Ask any military commander in Afghanistan where he thinks the threats are coming from and he'll tell you they're from the tribal areas of Pakistan. Though the Pakistani government issues vociferous denials that it harbors al Qaeda on its soil--with Pakistani president Pervez Musharraf recently declaring that al Qaeda's leadership is hiding in Afghanistan (which has more than 20,000 U.S. troops) not in Pakistan's tribal areas (which now has zero Pakistani troops on patrol)--the Frontline documentary provides strong evidence that powerful terrorist leaders such as Jalaluddin Haqqani and Nek Mohammed have been allowed to thrive in the tribal areas.

Incorporating vividly unsettling video footage and in-depth interviews with key players in the region, Smith paints a grim picture of a situation that seems to be slipping further from America's grasp.

"Arresting him might be something we will have to do," says one Pakistani official interviewed in the Frontline documentary of Haqqani. "But I'm not sure whether we know where he is, or whether we are capable at this time."

On at least one occasion in 2004, however, an American surveillance drone observed Haqqani enter a mosque in the tribal area, deliver a sermon, walk out with his entourage, and load into vehicles for the trip back to his compound. Despite the intelligence, U.S. forces were unable to secure permission to fire a precision missile or enter Pakistan to pursue the insurgent commander.

The combination of strong ties with Pakistan's intelligence service, the political risk of an aggressive counter-terror campaign, and a sympathetic population help the growing Taliban and al Qaeda movement to thrive in the tribal areas, the Frontline program shows.

Though it is a remarkably balanced portrayal of the situation over the Pakistan border, "Return of the Taliban" does lob a few cheap political shots.

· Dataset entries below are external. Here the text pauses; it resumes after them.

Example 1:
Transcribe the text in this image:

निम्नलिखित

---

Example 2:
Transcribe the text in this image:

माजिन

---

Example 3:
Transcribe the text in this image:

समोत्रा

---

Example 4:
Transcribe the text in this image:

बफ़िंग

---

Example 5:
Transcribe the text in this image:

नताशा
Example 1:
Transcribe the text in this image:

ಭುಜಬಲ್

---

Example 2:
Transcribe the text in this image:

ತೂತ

"But, by now the administration was preoccupied with Iraq. The hunt for al Qaeda was left to Pakistan," the Frontline narrator says. Never mind that Pakistan has forbidden U.S. troops from entering its territory and protested loudly when a missile strike from an unmanned drone killed more than a dozen civilians along with four al Qaeda operatives in early 2006.

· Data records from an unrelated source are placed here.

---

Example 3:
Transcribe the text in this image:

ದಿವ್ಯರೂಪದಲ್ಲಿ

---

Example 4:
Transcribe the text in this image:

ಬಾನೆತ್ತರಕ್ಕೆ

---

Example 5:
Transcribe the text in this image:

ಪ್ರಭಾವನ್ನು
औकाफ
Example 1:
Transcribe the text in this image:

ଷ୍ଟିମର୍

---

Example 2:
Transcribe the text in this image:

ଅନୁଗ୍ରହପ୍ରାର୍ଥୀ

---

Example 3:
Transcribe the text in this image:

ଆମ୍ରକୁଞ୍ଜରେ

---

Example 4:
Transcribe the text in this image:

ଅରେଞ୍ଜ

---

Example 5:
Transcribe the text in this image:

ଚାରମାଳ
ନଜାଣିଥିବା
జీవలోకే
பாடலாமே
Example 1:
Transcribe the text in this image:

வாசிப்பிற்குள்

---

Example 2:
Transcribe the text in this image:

"We have a clear agreement that whatever happens on our side of the border, it is Pakistan's responsibility and our forces' responsibility," Musharraf tells Smith. "Nobody comes across the border. . . . Any action without our knowledge and without our clearance and approval and without our dictation is not acceptable to Pakistan."

The hunt for al Qaeda was left to Pakistan because Pakistan wanted it that way.

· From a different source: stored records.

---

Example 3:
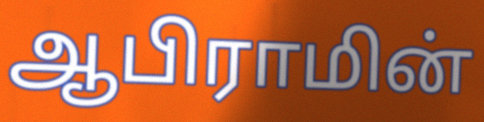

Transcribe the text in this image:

ஆபிராமின்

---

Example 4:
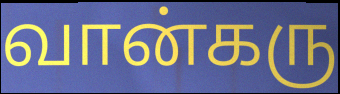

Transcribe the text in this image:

வான்கரு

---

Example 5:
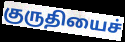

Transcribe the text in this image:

குருதியைச்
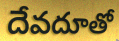
దేవదూతో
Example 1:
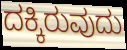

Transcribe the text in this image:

ದಕ್ಕಿರುವುದು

The question the Frontline episode leaves unanswered, however, is what America can or should do about a situation that seems to grow more dangerous by the day. If al Qaeda and the Taliban are safely regrouping in the border regions of Pakistan, doesn't this pose a threat to the United States? Musharraf recently concluded an agreement with elders in Waziristan who promised they would not harbor terrorists and would curtail cross-border incursions in exchange for a total exodus of Pakistani troops. America's top general in the region, Gen. John Abiziad has said he's skeptical such an agreement is realistic. But as the Frontline documentary shows, it may be all America can hope for in the near term.

"He's the only ally you have in the region who is capable of delivering on his promises. You have no other ally," Pakistan's ambassador to the U.N., Munir Akram, tells Smith of Musharraf.

"You pressurize Pakistan, you destabilize Pakistan, the most counterproductive thing you do is to press Pakistan more."

As frustrating as it may be for Americans to watch a terrorist sanctuary take root just a few miles from U.S. and Afghan forces, "Return of the Taliban" shows Akram may well be right.

Christian Lowe is a senior writer with Army Times Publishing Co. and has covered U.S. operations in Afghanistan and Iraq.